Wednesday, June 04, 2008

4. The Magic of Mantovani & l'an trentiesme de son eage - Michael Hofmann

A quick word on The Magic of Mantovani. MH writes with considerable irony on this light orchestra composer (“careful brass/ for the darker moments – the blood of Spain.”) and its audience (“well dressed and supplied with contraceptives”) before coming to his father disappearing “into his own thoughts” while Mantovani’s music plays in the cinema before the ads. What strikes me is the sudden shift at the end:

Ice cream was no longer on sale in the foyer –
the end of kindness…I thought about mortality,
and cried for my father’s inevitable death.

From ice cream to an end of kindness to mortality. That’s the conclusion of a poem on light music. At first I thought the leap was too much, too easy. But I’m now coming round to it. I’m not sure whether it’s further irony, the sentiment of the music bringing out such thoughts? Or whether MH is deliberately reacting against the light stuff and filling his head with something heavier? Either way, the lines made me think again about what I’d read up until then.

And a double-bill today. The poem l’an trentiesme de son eage is about the relationship between Katherine Mansfield and Ida Baker. KM is in a sanatorium suffering from tuberculosis. She is continually irritable with Ida, her lover, criticizing her appearance, her personality, her lack of intellectuality. Life there is cold and miserable. She buys flowers etc for her husband Murry, even though “he is in England, advancing his career/ as a man of letters.” She writes to him, “I love you more than ever now I am 31.”

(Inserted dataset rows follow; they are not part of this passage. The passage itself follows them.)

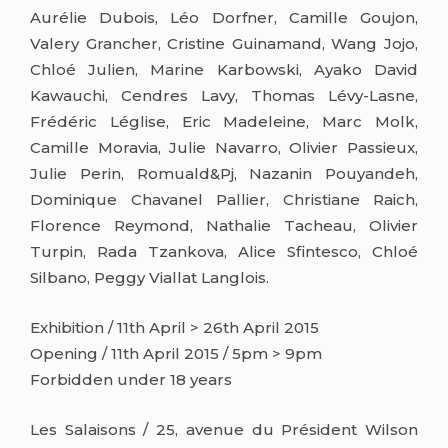
Aurélie Dubois, Léo Dorfner, Camille Goujon,
Valery Grancher, Cristine Guinamand, Wang Jojo,
Chloé Julien, Marine Karbowski, Ayako David
Kawauchi, Cendres Lavy, Thomas Lévy-Lasne,
Frédéric Léglise, Eric Madeleine, Marc Molk,
Camille Moravia, Julie Navarro, Olivier Passieux,
Julie Perin, Romuald&Pj, Nazanin Pouyandeh,
Dominique Chavanel Pallier, Christiane Raich,
Florence Reymond, Nathalie Tacheau, Olivier
Turpin, Rada Tzankova, Alice Sfintesco, Chloé
Silbano, Peggy Viallat Langlois.
Exhibition / 11th April > 26th April 2015
Opening / 11th April 2015 / 5pm > 9pm
Forbidden under 18 years
Les Salaisons / 25, avenue du Président Wilson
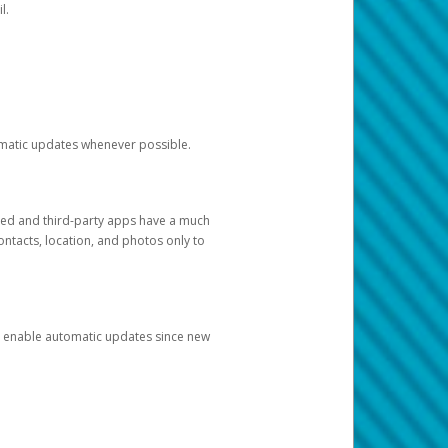
l.
tomatic updates whenever possible.
ged and third-party apps have a much
ontacts, location, and photos only to
and enable automatic updates since new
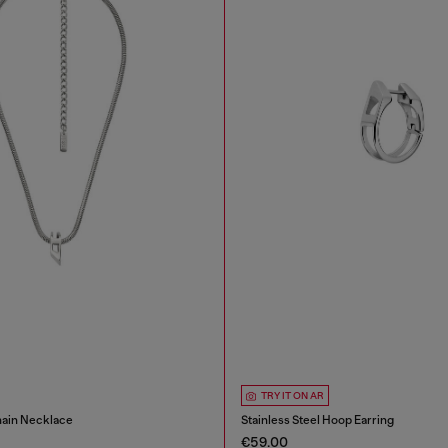
TRY IT ON AR
hain Necklace
Stainless Steel Hoop Earring
€59.00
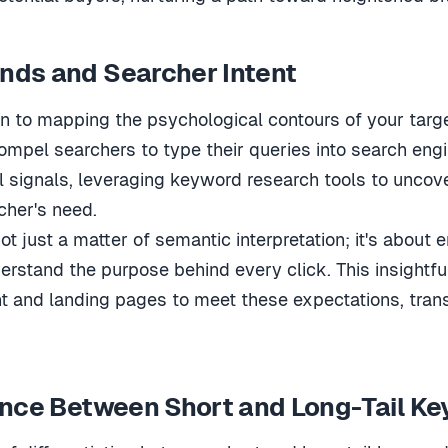
nds and Searcher Intent
n to mapping the psychological contours of your targe
mpel searchers to type their queries into search engi
tal signals, leveraging keyword research tools to uncov
cher's need.
t just a matter of semantic interpretation; it's about 
derstand the purpose behind every click. This insightfu
nt and landing pages to meet these expectations, trans
ence Between Short and Long-Tail K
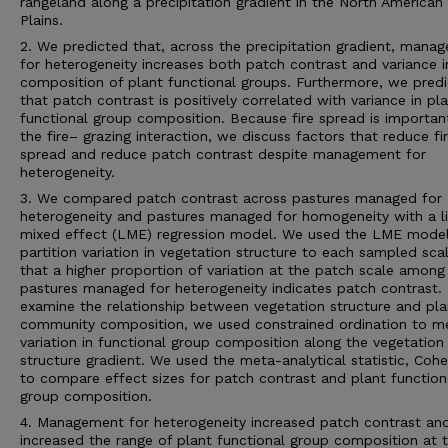
rangeland along a precipitation gradient in the North American
Plains.
2. We predicted that, across the precipitation gradient, mana
for heterogeneity increases both patch contrast and variance i
composition of plant functional groups. Furthermore, we pred
that patch contrast is positively correlated with variance in pl
functional group composition. Because fire spread is importan
the fire– grazing interaction, we discuss factors that reduce fi
spread and reduce patch contrast despite management for
heterogeneity.
3. We compared patch contrast across pastures managed for
heterogeneity and pastures managed for homogeneity with a l
mixed effect (LME) regression model. We used the LME model
partition variation in vegetation structure to each sampled sca
that a higher proportion of variation at the patch scale among
pastures managed for heterogeneity indicates patch contrast.
examine the relationship between vegetation structure and pla
community composition, we used constrained ordination to m
variation in functional group composition along the vegetation
structure gradient. We used the meta-analytical statistic, Cohe
to compare effect sizes for patch contrast and plant function
group composition.
4. Management for heterogeneity increased patch contrast an
increased the range of plant functional group composition at 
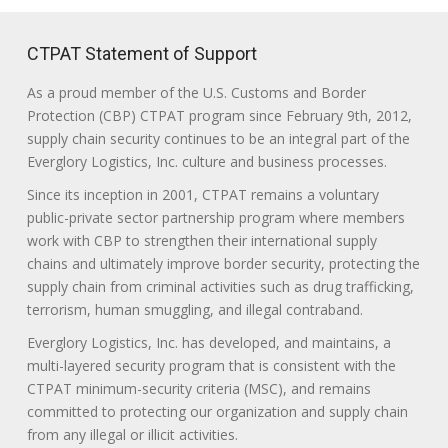
CTPAT Statement of Support
As a proud member of the U.S. Customs and Border
Protection (CBP) CTPAT program since February 9th, 2012,
supply chain security continues to be an integral part of the
Everglory Logistics, Inc. culture and business processes.
Since its inception in 2001, CTPAT remains a voluntary
public-private sector partnership program where members
work with CBP to strengthen their international supply
chains and ultimately improve border security, protecting the
supply chain from criminal activities such as drug trafficking,
terrorism, human smuggling, and illegal contraband.
Everglory Logistics, Inc. has developed, and maintains, a
multi-layered security program that is consistent with the
CTPAT minimum-security criteria (MSC), and remains
committed to protecting our organization and supply chain
from any illegal or illicit activities.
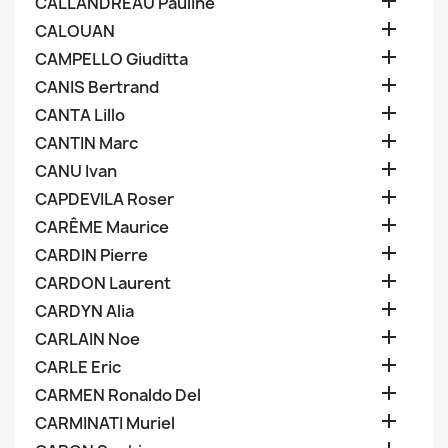

CALLANDREAU Pauline

CALOUAN

CAMPELLO Giuditta

CANIS Bertrand

CANTA Lillo

CANTIN Marc

CANU Ivan

CAPDEVILA Roser

CARÊME Maurice

CARDIN Pierre

CARDON Laurent

CARDYN Alia

CARLAIN Noe

CARLE Eric

CARMEN Ronaldo Del

CARMINATI Muriel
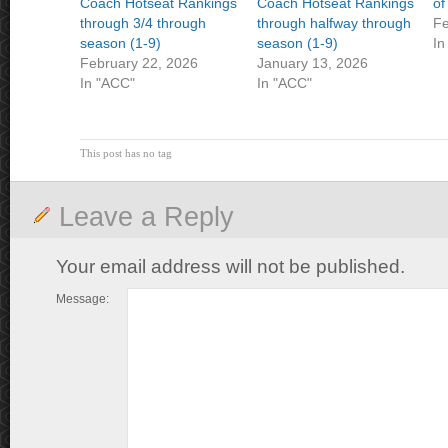
Coach Hotseat Rankings
Coach Hotseat Rankings
of
through 3/4 through
through halfway through
Fe
season (1-9)
season (1-9)
In
February 22, 2026
January 13, 2026
In "ACC"
In "ACC"
This post has no tag
Leave a Reply
Your email address will not be published.
Message:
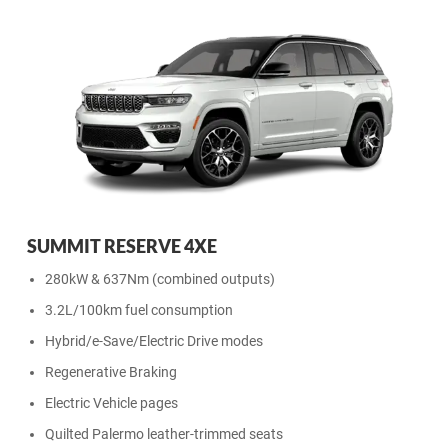
SUMMIT RESERVE 4XE
280kW & 637Nm (combined outputs)
3.2L/100km fuel consumption
Hybrid/e-Save/Electric Drive modes
Regenerative Braking
Electric Vehicle pages
Quilted Palermo leather-trimmed seats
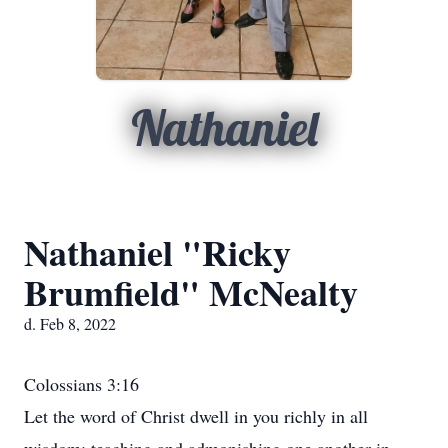
Nathaniel
Nathaniel "Ricky
Brumfield" McNealty
d. Feb 8, 2022
Colossians 3:16
Let the word of Christ dwell in you richly in all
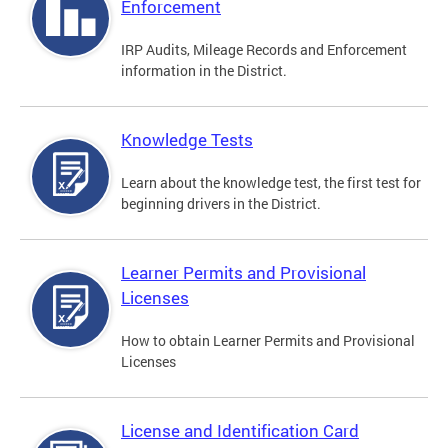
Enforcement
IRP Audits, Mileage Records and Enforcement
information in the District.
Knowledge Tests
Learn about the knowledge test, the first test for
beginning drivers in the District.
Learner Permits and Provisional
Licenses
How to obtain Learner Permits and Provisional
Licenses
License and Identification Card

It’s quite prosy, matter-of-fact, few verbal fireworks, dispassionate. The poem works partly because of its intense underlying sadness – the love KM expresses for her husband who isn’t there, and her criticism of the woman who sticks around. “It’s hardly the scandalous lesbian affair/ you read about, but a sad, bitchy one.” I suppose it’s what often happens – people are nastiest to those who are least likely to reject them because of it.

No particular line jumps out at me from this poem, but the overall effect is pretty sobering.

Yesterday, I chickened out of discussing the title, as I am no Ezra Pound expert, but it’s worth noting that the phrase “l’an trentiesme de son eage” comes from the end of the first section of Pound’s poem Hugh Selwyn Mauberly (although Pound may have borrowed it from somewhere else?):

Unaffected by "the march of events",
He passed from men's memory in l'an trentiesme
De son eage
; the case presents
No adjunct to the Muses' diadem.

I don’t know enough to be sure of how that connects to MH’s poem. KH has just passed her 30th year. I find it quite ambiguous. She is out-of-time, someone who was her own person, unaffected by the prevailing currents? I’m probably barking up the wrong tree entirely. I really don’t know.


Anonymous said...

In 'Mantovani' I like:

Swaying in treetops,
violins hold the high notes.

Nothing especially fancy, but just the right image. Almost the kind of thing I think I've maybe heard before, it's so obviously *that*.

I know what you mean about the ending ... it's maybe a little overboard, since it seems unlikely he was actually crying in the cinema at the sudden thought ... but who knows. Maybe the music got to him?


Cailleach said...

I did a spot of googling and you're right: Pound did indeed borrow from somewhere else.

"L'an trentiesme de son age," comes from Francois Villon's 'Le Testement' (1461), a poem that according to Michael Coyle was written whilst Villon awaited execution. Coyle adds " Mauberley by conrast, did not die in his thirtieth year, but 'merely passed from men's minds' a poet unmissed by the public and become irrelevant to the future of letters." Coyle goes on to say that in contrast "Pound's lines are anything but wan or merely aesthetic."

The book in question that this comes from is 'A Companion to Modernist Literature & Culture.'

Rob said...

Yes, I liked the violins too.

Thanks, Barbara, for doing the research. Interesting stuff.